◆ Task prompt ◆
Copy out every one of the lines below, renaming "scientific name" to "binomial name" each time it occurs and leaving everything else unchanged.

Stored data entries
○ ○ ○ ○

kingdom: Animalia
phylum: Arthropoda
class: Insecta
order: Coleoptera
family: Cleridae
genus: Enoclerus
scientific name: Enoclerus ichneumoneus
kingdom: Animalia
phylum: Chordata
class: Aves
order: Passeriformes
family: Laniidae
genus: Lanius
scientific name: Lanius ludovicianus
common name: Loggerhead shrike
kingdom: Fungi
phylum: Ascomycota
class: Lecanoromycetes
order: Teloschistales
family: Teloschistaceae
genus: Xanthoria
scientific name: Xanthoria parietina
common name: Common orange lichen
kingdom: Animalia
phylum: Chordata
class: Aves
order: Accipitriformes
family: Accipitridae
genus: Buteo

○ ○ ○ ○

◆ Written answer ◆
kingdom: Animalia
phylum: Arthropoda
class: Insecta
order: Coleoptera
family: Cleridae
genus: Enoclerus
binomial name: Enoclerus ichneumoneus
kingdom: Animalia
phylum: Chordata
class: Aves
order: Passeriformes
family: Laniidae
genus: Lanius
binomial name: Lanius ludovicianus
common name: Loggerhead shrike
kingdom: Fungi
phylum: Ascomycota
class: Lecanoromycetes
order: Teloschistales
family: Teloschistaceae
genus: Xanthoria
binomial name: Xanthoria parietina
common name: Common orange lichen
kingdom: Animalia
phylum: Chordata
class: Aves
order: Accipitriformes
family: Accipitridae
genus: Buteo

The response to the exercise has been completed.